▶ _Activity_:
In the records below, rewrite the part that opens with the line containing "old kitchen" and closes with the line containing "Add us as a preferred source", replacing "Fall Camp" with "Preseason Camp" and leaving everything else unchanged. Omit the pictures from your answer.

#### Given entries ####

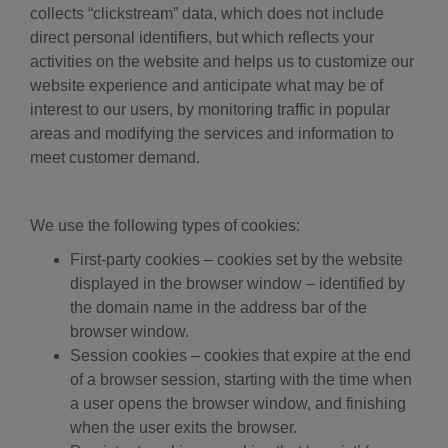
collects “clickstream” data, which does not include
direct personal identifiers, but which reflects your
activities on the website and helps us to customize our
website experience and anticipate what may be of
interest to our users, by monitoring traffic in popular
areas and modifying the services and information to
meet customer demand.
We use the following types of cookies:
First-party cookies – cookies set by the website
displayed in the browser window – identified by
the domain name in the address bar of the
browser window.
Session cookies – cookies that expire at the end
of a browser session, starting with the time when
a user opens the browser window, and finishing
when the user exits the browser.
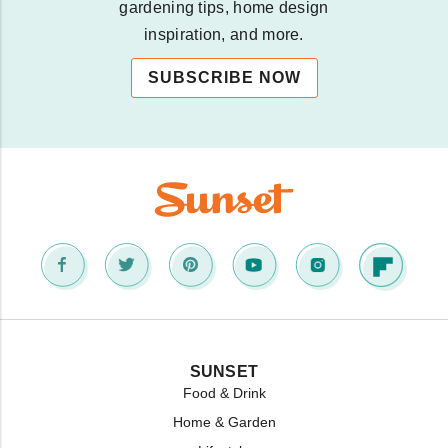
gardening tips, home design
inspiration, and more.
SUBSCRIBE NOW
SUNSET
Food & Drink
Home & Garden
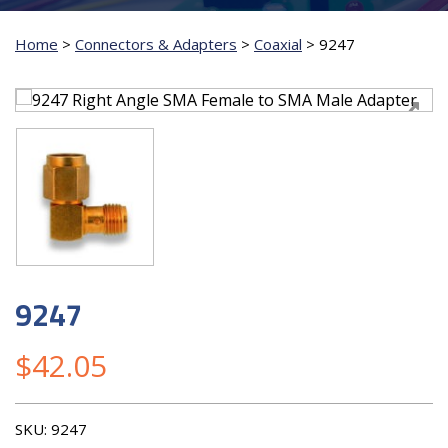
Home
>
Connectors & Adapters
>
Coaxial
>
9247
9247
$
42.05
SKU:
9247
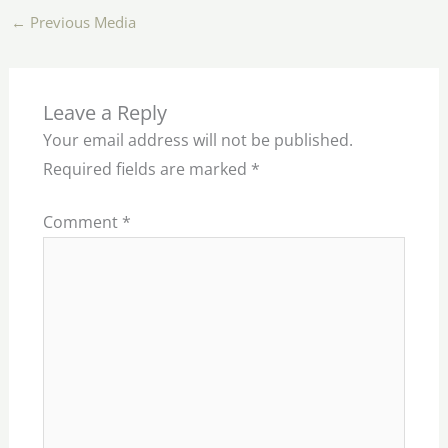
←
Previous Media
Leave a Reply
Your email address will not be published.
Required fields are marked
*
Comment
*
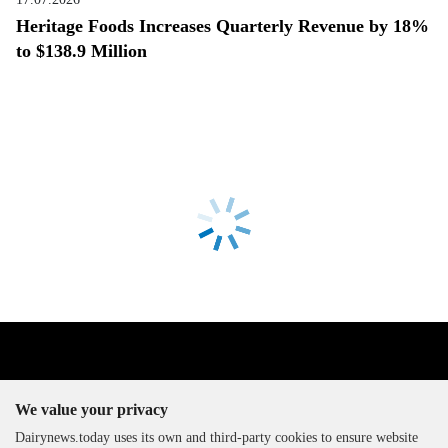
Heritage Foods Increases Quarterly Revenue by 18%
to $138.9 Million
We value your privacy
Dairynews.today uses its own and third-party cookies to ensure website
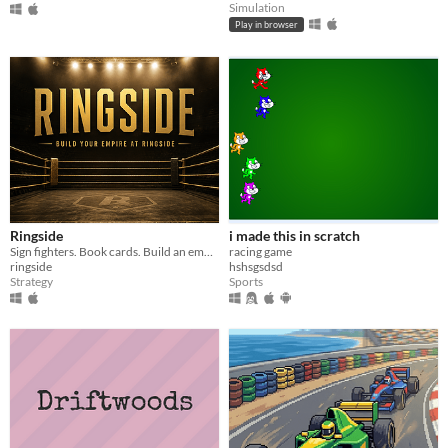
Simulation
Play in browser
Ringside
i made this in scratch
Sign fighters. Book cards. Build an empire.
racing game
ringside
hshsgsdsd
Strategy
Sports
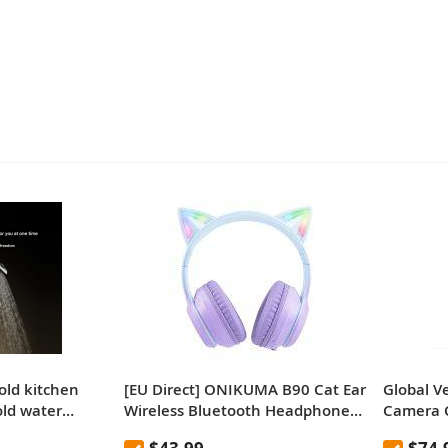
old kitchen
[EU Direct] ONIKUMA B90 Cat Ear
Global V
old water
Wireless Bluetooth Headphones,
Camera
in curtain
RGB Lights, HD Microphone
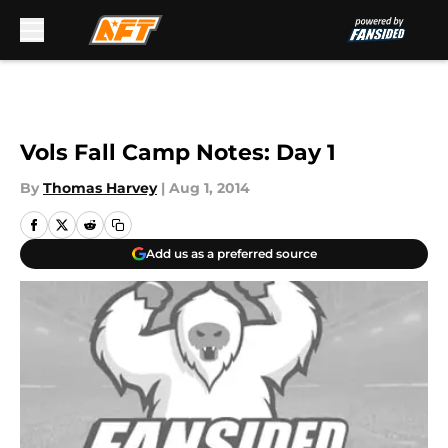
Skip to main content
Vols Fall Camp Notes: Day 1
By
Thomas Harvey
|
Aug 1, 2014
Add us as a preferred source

####
#### Given entries ####

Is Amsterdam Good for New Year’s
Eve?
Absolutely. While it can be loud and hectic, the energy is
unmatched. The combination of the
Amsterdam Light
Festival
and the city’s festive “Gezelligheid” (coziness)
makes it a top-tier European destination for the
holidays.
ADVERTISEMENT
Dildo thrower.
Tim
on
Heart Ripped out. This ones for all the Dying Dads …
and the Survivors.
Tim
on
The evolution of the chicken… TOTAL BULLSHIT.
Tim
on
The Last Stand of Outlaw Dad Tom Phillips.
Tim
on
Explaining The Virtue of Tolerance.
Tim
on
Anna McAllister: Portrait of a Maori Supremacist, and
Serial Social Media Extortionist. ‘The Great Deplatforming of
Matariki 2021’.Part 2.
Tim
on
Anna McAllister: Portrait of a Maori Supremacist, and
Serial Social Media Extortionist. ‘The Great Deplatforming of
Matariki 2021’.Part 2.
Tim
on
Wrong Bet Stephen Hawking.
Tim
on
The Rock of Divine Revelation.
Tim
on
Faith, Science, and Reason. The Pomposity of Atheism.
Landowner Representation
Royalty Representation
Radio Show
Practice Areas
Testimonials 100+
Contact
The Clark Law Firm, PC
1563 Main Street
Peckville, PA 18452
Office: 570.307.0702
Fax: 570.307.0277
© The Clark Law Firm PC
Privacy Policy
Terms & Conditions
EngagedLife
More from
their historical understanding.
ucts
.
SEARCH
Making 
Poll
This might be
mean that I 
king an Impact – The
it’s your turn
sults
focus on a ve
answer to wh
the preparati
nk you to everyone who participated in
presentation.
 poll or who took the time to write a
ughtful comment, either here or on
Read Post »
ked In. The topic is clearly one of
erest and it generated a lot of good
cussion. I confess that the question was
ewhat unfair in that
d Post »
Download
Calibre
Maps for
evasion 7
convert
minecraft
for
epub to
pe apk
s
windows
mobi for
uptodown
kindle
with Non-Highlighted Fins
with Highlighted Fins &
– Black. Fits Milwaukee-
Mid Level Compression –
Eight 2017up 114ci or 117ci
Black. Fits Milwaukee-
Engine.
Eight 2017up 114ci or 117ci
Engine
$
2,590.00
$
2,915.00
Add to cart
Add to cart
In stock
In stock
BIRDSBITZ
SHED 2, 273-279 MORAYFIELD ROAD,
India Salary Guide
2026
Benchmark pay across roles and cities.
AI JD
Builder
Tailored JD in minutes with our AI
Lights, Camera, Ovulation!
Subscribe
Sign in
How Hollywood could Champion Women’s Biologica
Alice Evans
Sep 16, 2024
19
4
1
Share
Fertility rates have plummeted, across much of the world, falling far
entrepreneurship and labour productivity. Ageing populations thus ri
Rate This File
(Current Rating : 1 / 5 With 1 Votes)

####
#### Given entries ####

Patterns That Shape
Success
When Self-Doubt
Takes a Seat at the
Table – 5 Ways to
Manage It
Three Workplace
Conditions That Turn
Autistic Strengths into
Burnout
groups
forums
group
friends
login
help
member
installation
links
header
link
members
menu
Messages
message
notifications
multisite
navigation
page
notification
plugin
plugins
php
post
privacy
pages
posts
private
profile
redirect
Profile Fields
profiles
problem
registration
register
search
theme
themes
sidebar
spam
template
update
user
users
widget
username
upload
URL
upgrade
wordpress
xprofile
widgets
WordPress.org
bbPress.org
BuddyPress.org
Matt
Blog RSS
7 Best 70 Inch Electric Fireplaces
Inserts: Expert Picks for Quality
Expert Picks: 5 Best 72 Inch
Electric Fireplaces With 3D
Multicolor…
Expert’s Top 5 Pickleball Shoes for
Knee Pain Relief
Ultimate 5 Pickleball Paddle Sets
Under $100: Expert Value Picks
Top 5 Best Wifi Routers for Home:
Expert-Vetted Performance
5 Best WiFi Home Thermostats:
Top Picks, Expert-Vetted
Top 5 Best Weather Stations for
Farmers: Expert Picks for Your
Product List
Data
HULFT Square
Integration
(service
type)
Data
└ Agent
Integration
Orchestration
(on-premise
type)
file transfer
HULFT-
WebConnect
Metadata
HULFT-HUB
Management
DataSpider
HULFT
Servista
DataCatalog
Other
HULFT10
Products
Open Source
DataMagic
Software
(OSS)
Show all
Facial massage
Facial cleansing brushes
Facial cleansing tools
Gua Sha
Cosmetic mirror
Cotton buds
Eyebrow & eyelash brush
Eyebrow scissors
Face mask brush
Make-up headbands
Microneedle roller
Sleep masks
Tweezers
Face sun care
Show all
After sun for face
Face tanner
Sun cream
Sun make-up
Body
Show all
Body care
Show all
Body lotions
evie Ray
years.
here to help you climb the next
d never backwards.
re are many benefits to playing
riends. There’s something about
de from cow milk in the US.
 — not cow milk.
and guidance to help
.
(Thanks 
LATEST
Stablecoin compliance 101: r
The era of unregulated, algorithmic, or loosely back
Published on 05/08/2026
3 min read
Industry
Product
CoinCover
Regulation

####

▶ _Response_:
old kitchen
[EU Direct] ONIKUMA B90 Cat Ear
Global V
old water
Wireless Bluetooth Headphones,
Camera
in curtain
RGB Lights, HD Microphone
Skip to main content
Vols Preseason Camp Notes: Day 1
By
Thomas Harvey
|
Aug 1, 2014
Add us as a preferred source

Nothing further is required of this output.